What is different from Laos is that both the Burmese army and the various former rebel armies have used a mixture of paid and corvee labour to clear the forest for their own as well as Hongyu’s plantations, according to the report. Also, because of the lack of a civilian administration, land confiscation is far more arbitrary. The United Wa State Army, which controls the essentially ethnic Chinese-run Special Region No. 4 in Mong La, has promoted rubber as an opium substitution crop and has benefited from Chinese policies supporting this. The commander of the region, Lin Ming Xian (like his colleague in the No. 2 region, a former drug lord), ordered his officials to grow rubber but was later disappointed with the production. Some Wa commanders have forbidden villagers to cut forest for rice fields but allow it for rubber plantations. The report points to the dangers of rubber monoculture for food security, especially in the short term, before the rubber trees mature.
Finally, the report mentions the opening of new mines, usually as cooperative ventures between local armies, Chinese, Thai and/or Japanese investors, and individuals linked to the ruling elites (such as family members of the Burmese junta and of the former Shan drug lord, Khun Sa). Some of these mines employ some Chinese workers. There are also freelance Chinese miners, poor farmers who cross the border to prospect for ore on their own.
One effect of Chinese involvement, then, appears to be the strengthening of local military elites who can now command more resources, and the relative further marginalisation of powerless highland groups, a situation similar to Laos and Cambodia. Yet, clearly, individual Akha and Lahu do benefit, or hope to benefit in the future. China has become a more attractive market not just for endangered wildlife but also for other things, such as water buffaloes, which fetch higher prices there.

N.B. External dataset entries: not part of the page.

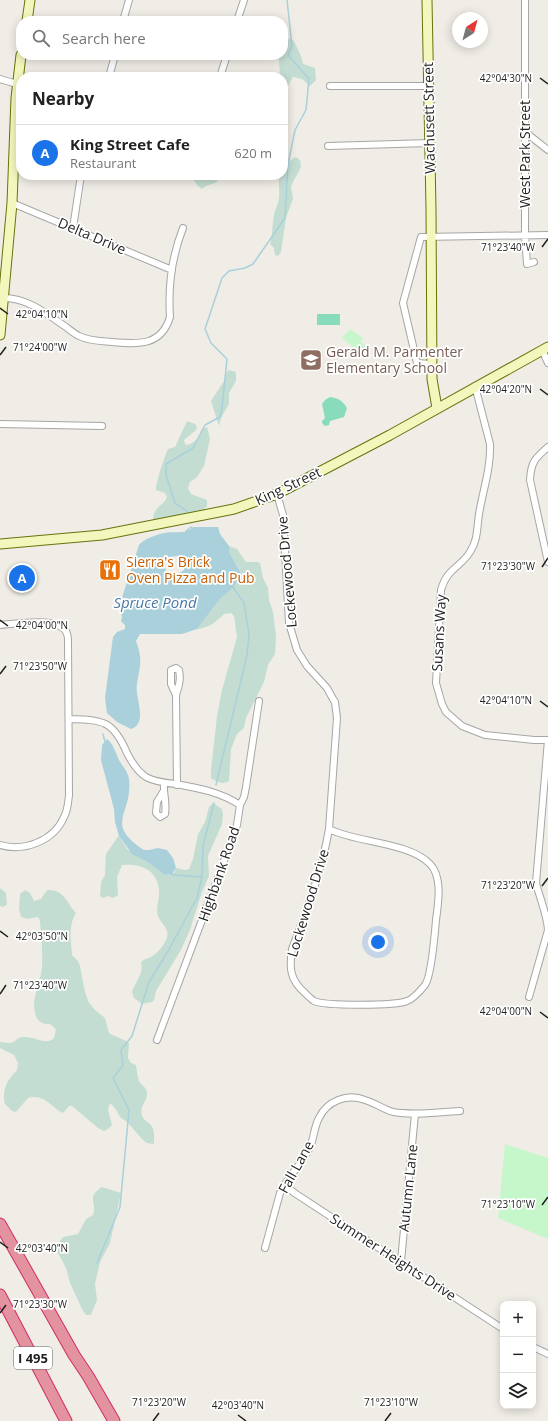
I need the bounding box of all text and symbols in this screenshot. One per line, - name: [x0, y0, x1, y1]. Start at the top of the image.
- north arrow: [452, 12, 488, 48]
- search box: [16, 16, 288, 60]
- icon: search: [30, 27, 52, 49]
- text: Search here: [62, 28, 146, 48]
- street label: Wachusett Street: [418, 62, 439, 174]
- text: 42°04'30"N: [480, 71, 532, 85]
- text: Nearby: [32, 87, 94, 110]
- street label: West Park Street: [515, 100, 534, 208]
- text: King Street Cafe: [70, 134, 190, 154]
- text: A: [41, 144, 49, 162]
- text: 620 m: [234, 144, 272, 162]
- text: Restaurant: [70, 154, 137, 172]
- street label: Delta Drive: [55, 213, 129, 258]
- text: 71°23'40"W: [481, 240, 536, 254]
- text: 42°04'10"N: [16, 307, 68, 321]
- text: 71°24'00"W: [13, 340, 68, 354]
- place label: Gerald M. Parmenter Elementary School: [326, 342, 463, 377]
- school or university icon: Gerald M. Parmenter Elementary School: [298, 347, 324, 373]
- text: 42°04'20"N: [480, 382, 532, 396]
- street label: King Street: [252, 462, 324, 509]
- street label: Lockewood Drive: [272, 515, 301, 629]
- place label: Sierra's Brick Oven Pizza and Pub: [126, 552, 255, 587]
- restaurant icon: Sierra's Brick Oven Pizza and Pub: [97, 557, 123, 583]
- text: 71°23'30"W: [481, 559, 536, 573]
- pin: A: [9, 563, 35, 593]
- water label: Spruce Pond: [113, 592, 197, 612]
- street label: Susans Way: [427, 593, 450, 672]
- text: 42°04'00"N: [16, 618, 68, 632]
- text: 71°23'50"W: [13, 659, 68, 673]
- text: 42°04'10"N: [480, 693, 532, 707]
- street label: Highbank Road: [193, 824, 244, 924]
- street label: Lockewood Drive: [282, 846, 333, 959]
- text: 71°23'20"W: [481, 878, 536, 892]
- text: 42°03'50"N: [16, 929, 68, 943]
- your location: [368, 932, 388, 952]
- text: 71°23'40"W: [13, 978, 68, 992]
- text: 42°04'00"N: [480, 1004, 532, 1018]
- street label: Fall Lane: [273, 1137, 318, 1196]
- street label: Autumn Lane: [393, 1143, 422, 1233]
- text: 71°23'10"W: [481, 1197, 536, 1211]
- street label: Summer Heights Drive: [327, 1209, 460, 1305]
- text: 42°03'40"N: [16, 1241, 68, 1255]
- text: 71°23'30"W: [13, 1297, 68, 1311]
- map controls: [500, 1301, 536, 1409]
- button: +: [500, 1301, 536, 1337]
- button: −: [500, 1337, 536, 1373]
- road number: I 495: [14, 1347, 52, 1369]
- button: layers: [500, 1373, 536, 1409]
- text: 71°23'20"W: [132, 1395, 187, 1409]
- text: 71°23'10"W: [364, 1395, 419, 1409]
- text: 42°03'40"N: [212, 1398, 264, 1412]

The Lahu National Development Organisations seems to have a partnership with the Burma Rivers Network. I don’t know what kind of organisation it is, but it writes in the language and with the imagery of professional Western environmental activists. On the other hand, there are Wa and Shan groups that write in Chinese, in a language very close to that of the Chinese state. I suppose that in Burma’s border areas, there are all sorts of client groups/client polities, or simply groups that espouse varying development agendas. Perhaps it is lowland groups, which stand to benefit more from the export of Chinese development, that embrace Chinese models, while highland groups remain under the protection of Western NGO patrons. If so, this would create interesting political tensions over time (not unlike those that played out in Laos and Vietnam during the Vietnam War).